Jean Smith
- Born: 1 April 2003 (age 23) Treviso, Italy
- Height: 1.81 m (5 ft 11 in)
- Weight: 89 kg (196 lb; 14 st 0 lb)
- School: Grey College
- Notable relative(s): Franco Smith (father) Franco Smith (brother)

Rugby union career
- Position: Fly-half
- Current team: Sharks

Youth career
- 2008–2014: Benetton Treviso
- 2014–2021: Grey College
- 2021–2024: Sharks

Senior career
- Years: Team / Apps / (Points)
- 2024–: Sharks / 1 / (4)
- Correct as of 13 April 2025

International career
- Years: Team / Apps / (Points)
- 2019: South Africa U16
- 2021: South Africa U18
- 2023: South Africa U20 / 4 / (36)
- Correct as of 13 April 2025

= Jean Smith (rugby union) =

Italian-born South African rugby union player

Jean Smith (born 1 April 2003) is an Italian born South African rugby union player, who plays for the Sharks in the United Rugby Championship.

== Career ==
Born in Treviso, Italy while his father, Franco Smith was playing for Benetton Treviso in the Super 10 at the time. Smith began playing his rugby for the Benetton youth sides starting at the age of 5, before he moved back to South Africa in 2014. Moving to Grey College in Bloemfontein. His first international call up came in 2019 playing for South Africa's under-16 team.
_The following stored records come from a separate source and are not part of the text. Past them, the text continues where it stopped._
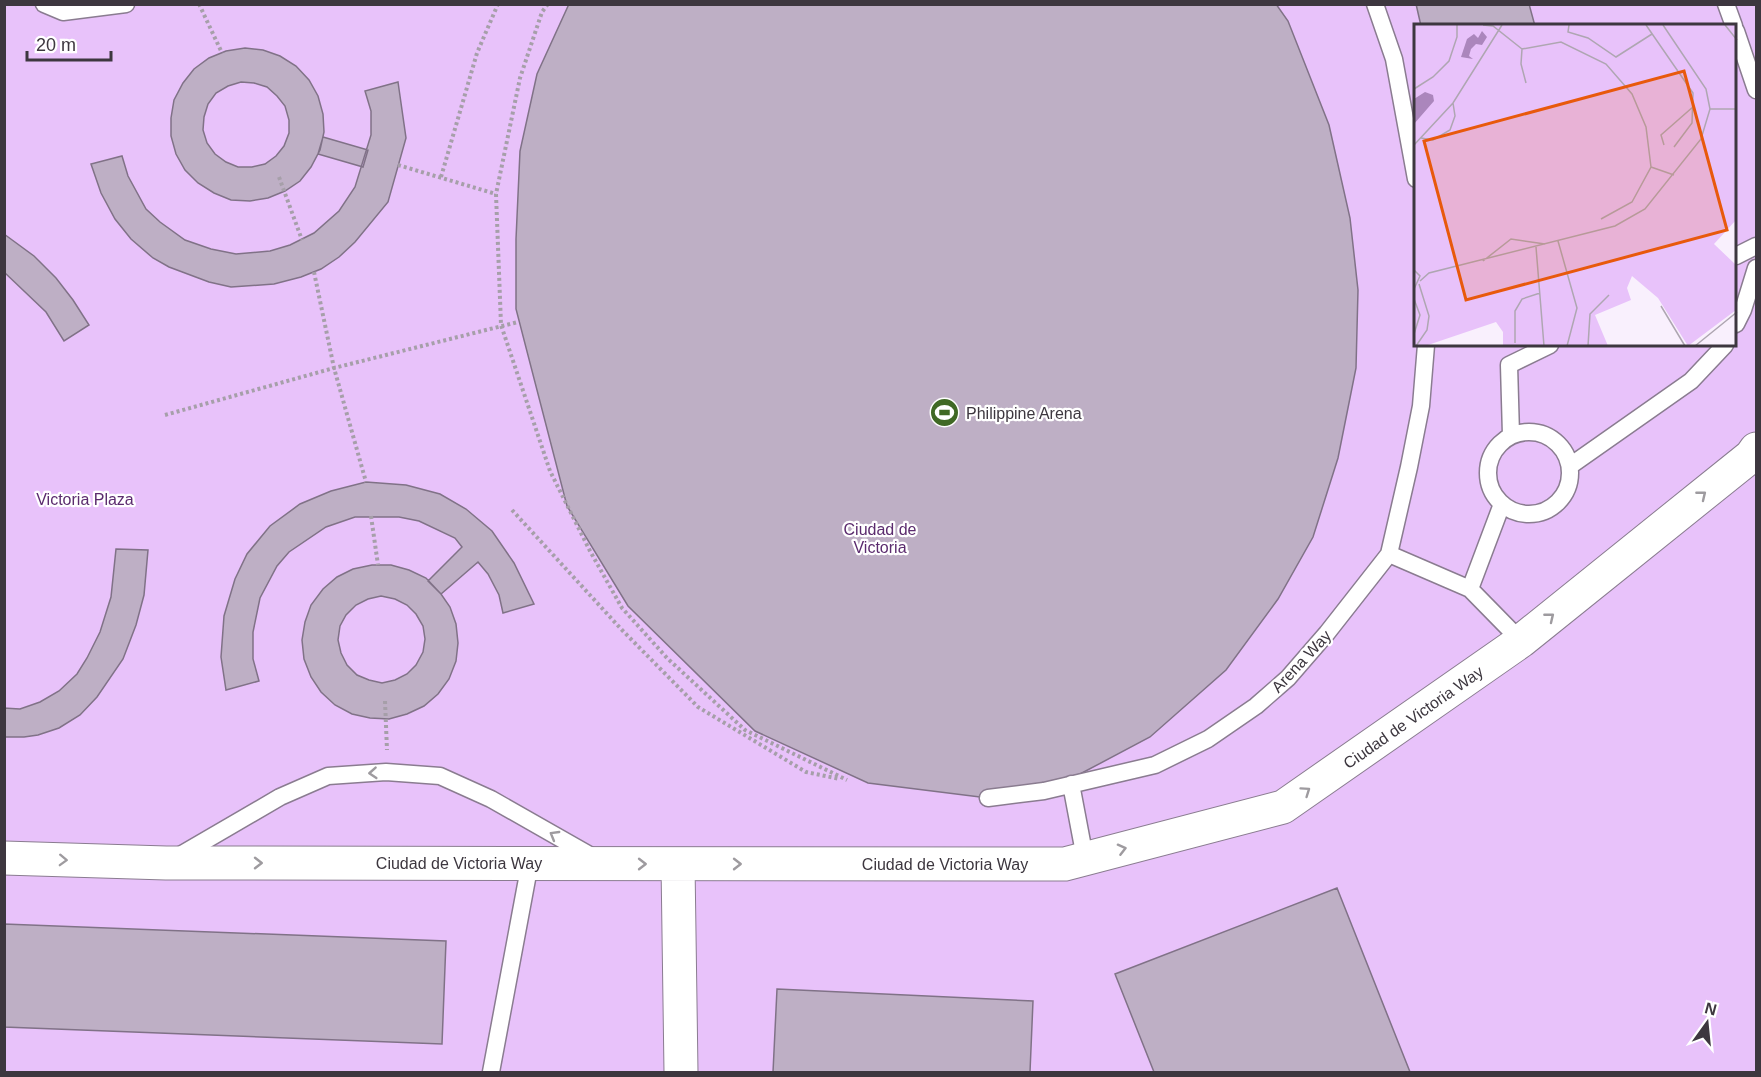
<svg xmlns="http://www.w3.org/2000/svg" width="1761" height="1077" viewBox="0 0 1761 1077" font-family="Helvetica,sans-serif">
<style>
.park{fill:#e8c2fa;fill-rule:evenodd}
.building{fill:#beafc5;stroke:#807287;stroke-width:1.5;fill-rule:evenodd}
.lines{fill:none;stroke-linecap:round;stroke-linejoin:round}
.service-casing{stroke:#8a7c90;stroke-width:19}
.minor-casing{stroke:#8a7c90;stroke-width:35}
.path{stroke:#a69fa9;stroke-width:4;stroke-dasharray:3 3;stroke-linecap:butt}
.service{stroke:#fff;stroke-width:16}
.minor{stroke:#fff;stroke-width:33}
.oneway{stroke:#9e9b9f}
.labels{text-anchor:middle;stroke-width:4.5;stroke-linejoin:round;paint-order:stroke}
.poi-label{font-size:16px;fill:#3d373f;stroke:#fff;text-anchor:start}
.park-label{font-size:16px;fill:#5b2b6e;stroke:#fff}
.street-label{font-size:16px;fill:#3d373f;stroke:#fff}
.inset-road{fill:none;stroke:#aea6b1;stroke-width:1.5}
.view{fill:#e8590c;fill-opacity:0.15;stroke:#e8590c;stroke-width:3}
.inset-edge{fill:none;stroke:#3d373f;stroke-width:3}
</style>
<rect width="100%" height="100%" fill="#f9f0fd"/>
<path class="park" d="M5 5H1756V1072H5ZM1416 26H1736V345H1416Z"/>
<path class="building" d="M569 4H1276L1288 21 1329 125 1350 218 1358 290 1356 368 1338 458 1313 537 1278 599 1226 670 1150 737 1080 774 988 798 868 783 755 731 628 606 567 506 516 309V239L520 151 537 74Z
M1416 4H1529L1535 26H1421Z
M245 48 263 50 280 56 296 66 309 80 318 96 323 114 324 132 320 150 311 167 300 181 285 191 268 198 250 201 231 200 214 193 198 183 185 170 176 154 171 136V118L174 100 183 83 194 69 209 58 226 51ZM241 82 254 83 267 87 277 96 285 106 289 120V133L284 146 276 156 265 164 252 167H238L226 162 215 154 207 143 203 130 204 117 208 104 216 93 228 86Z
M398 82 406 138 388 202 355 242 339 257 321 269 301 277 274 284 231 287 209 282 169 267 153 258 131 239 115 219 101 193 91 164 122 156 128 176 146 209 160 222 185 240 211 249 236 254 270 251 290 245 314 233 339 211 355 187 371 135V111L365 91Z
M323 137 368 150 363 167 318 154Z
M4 234 34 256 56 278 73 300 89 325 64 341 46 312 4 272Z
M366 482 406 485 440 494 466 509 492 531 514 563 534 604 503 613 499 595 488 574 478 562 441 594 428 581 462 547 455 538 419 521 399 517H355L326 527 289 552 277 566 260 598 253 632V659L259 681 226 690 221 657 224 616 235 579 247 554 270 526 300 504 331 491Z
M116 549 148 550 144 595 136 625 123 659 97 697 80 715 59 728 38 735 24 737H4V708L20 709 40 702 59 691 77 674 87 658 100 632 111 597Z
M372 565H391L409 570 426 578 441 594 450 607 456 624 458 643 456 661 449 679 438 694 424 706 407 714 389 719 370 718 352 714 335 705 321 692 311 677 304 659 302 640 305 622 311 605 323 589 337 577 353 569ZM381 596 395 599 407 605 416 614 423 626 425 639 423 652 416 665 407 674 395 680 382 683 369 680 357 675 347 665 341 653 338 640 340 626 346 615 356 605 368 599Z
M1337 888 1410 1072H1154L1115 974Z
M4 924 446 941 442 1044 4 1027Z
M777 989 1033 1001 1030 1072H773Z"/>
<g class="lines">
<defs>
<path id="service" d="M44 4 63 12 126 4
M1375 4 1394 59 1416 179
M1726 4 1734 26
M1736 31 1756 90
M1736 256 1756 246
M1736 324 1743 310 1756 268
M1488 473a41 41 0 1 1 82 0a41 41 0 1 1-82 0Z
M1511 435 1509 365 1550 345
M1570 466 1691 381 1725 345
M1389 554 1470 589 1521 641
M1470 589 1502 504
M1071 784 1085 858
M988 798 1044 791 1155 765 1208 739 1256 706 1288 678 1327 633 1389 554 1409 467 1421 406 1426 345
M177 857 280 797 328 776 386 772 440 776 491 799 593 857
M491 1072 530 863"/>
<path id="minor" d="M4 858 166 863 1065 864 1283 807 1521 641 1751 456 1756 449
M678 864 681 1072"/>
</defs>
<use href="#service" class="service-casing"/>
<use href="#minor" class="minor-casing"/>
<path class="path" d="M199 4 222 53
M548 4 542 12 520 78 496 194 501 325 550 471 590 551 622 608 667 658 745 730 847 780
M398 165 496 194
M279 177 302 240
M441 177 477 53 498 4
M314 272 334 368 366 482
M165 415 334 368 518 322
M512 510 622 630 698 707 806 772 840 779
M371 516 378 565
M385 701 387 750"/>
<use href="#service" class="service"/>
<use href="#minor" class="minor"/>
</g>
<defs><path id="oneway-chevron" d="M-2-3.5L2.5 0L-2 3.5" fill="none" stroke-width="1.6" stroke-linecap="round" stroke-linejoin="round" transform="scale(1.5)"/></defs>
<g class="oneway">
<use href="#oneway-chevron" transform="translate(1702 495) rotate(-39)"/>
<use href="#oneway-chevron" transform="translate(1550 617) rotate(-39)"/>
<use href="#oneway-chevron" transform="translate(373 773) rotate(176)"/>
<use href="#oneway-chevron" transform="translate(1306 791) rotate(-35)"/>
<use href="#oneway-chevron" transform="translate(554 835) rotate(-150)"/>
<use href="#oneway-chevron" transform="translate(1122 849) rotate(-14)"/>
<use href="#oneway-chevron" transform="translate(63 860) rotate(2)"/>
<use href="#oneway-chevron" transform="translate(258 863)"/>
<use href="#oneway-chevron" transform="translate(642 864)"/>
<use href="#oneway-chevron" transform="translate(737 864)"/>
</g>
<defs>
<symbol id="stadium-disc" viewBox="-11 -11 22 22"><circle r="9.5" fill="#406925" stroke="#fff"/><path d="M0-5a6.5 5 0 1 0 0 10a6.5 5 0 1 0 0-10ZM-3.5-1.8h7v3.6h-7Z" fill="#fff"/></symbol>
</defs>
<g fill-rule="evenodd">
<use href="#stadium-disc" x="928" y="396" width="33" height="33"/>
</g>
<g class="labels">
<g class="poi-label">
<text x="966" y="419">Philippine Arena</text>
</g>
<g class="park-label">
<text x="85" y="505">Victoria Plaza</text>
<text x="880" y="535">Ciudad de<tspan x="880" dy="18">Victoria</tspan></text>
</g>
<g class="street-label">
<text transform="translate(1301 661) rotate(-47)" y="6">Arena Way</text>
<text transform="translate(1413 717) rotate(-35)" y="6">Ciudad de Victoria Way</text>
<text x="459" y="869">Ciudad de Victoria Way</text>
<text x="945" y="870">Ciudad de Victoria Way</text>
</g>
</g>
<g transform="translate(1414 24)">
<rect width="322" height="322" fill="#f9f0fd"/>
<path d="M0 1H322V196L300 220 322 241V286L274 322 244 274 218 252 213 264 217 276 181 291 194 322H89V308L82 298 11 322H0Z" fill="#e8c2fa"/>
<path d="M68 7 73 13 68 21 62 20 57 25 55 32 59 35 47 33 53 15 60 10 64 14ZM11 68 19 71 20 77 0 100V75Z" fill="#ab86bc"/>
<path class="inset-road" d="M69 1 79 2 108 25M155 1 154 8 174 14 202 33 238 10M232 1 279 69 278 99 260 123M311 1 323 16M112 59 107 40 108 25 147 18 192 40 218 70 232 103 237 143 218 178 187 195M0 65 19 53 35 37 43 13V1M296 85H323M7 114 19 116 36 106 41 92 39 79M0 121 39 79 88 1M250 121 247 111 280 82M237 143 260 151M144 217 163 284 153 322M122 223 130 322M69 237 97 215 131 220M0 246 6 252 0 265M6 257 15 249 201 202 231 185 287 115 296 85 292 65 249 1M0 275 6 291 0 310M247 282 271 322M101 319V287L108 275 126 269M2 322 13 306 15 292 5 260M174 322 176 290 195 271M281 322 323 288"/>
<path class="view" d="M270 47 313 206 52 276 10 117Z"/>
<rect width="322" height="322" class="inset-edge"/>
</g>
<rect width="1761" height="1077" fill="none" stroke="#3d373f" stroke-width="12"/>
<g transform="translate(1707 1023) rotate(15)" stroke="#ffffff" stroke-width="4.5" paint-order="stroke">
<path d="M0-4.5L10 22L0 15L-10 22Z" fill="#3d373f"/>
<text y="-9" font-size="16" font-weight="bold" text-anchor="middle" fill="#3d373f">N</text>
</g>
<path d="M27 51v9h84v-9" fill="none" stroke="#3d373f" stroke-width="3"/>
<text x="36" y="51" font-size="18" fill="#3d373f" stroke="#ffffff" stroke-width="4.5" paint-order="stroke">20 m</text>
</svg>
After leaving school he joined Durban based URC side the Sharks, playing in the SA Rugby under-21 Cup before being selected to join the South Africa under-20 side for the 2023 World Rugby U20 Championship, making 4 starts scoring 36 points in the tournament with South Africa finishing 3rd.

In the 2024-25 EPCR Challenge Cup, Smith made his senior debut for the Sharks coming off the bench to score 2 conversions in a 34-21 round of 16 loss against Lyon OU.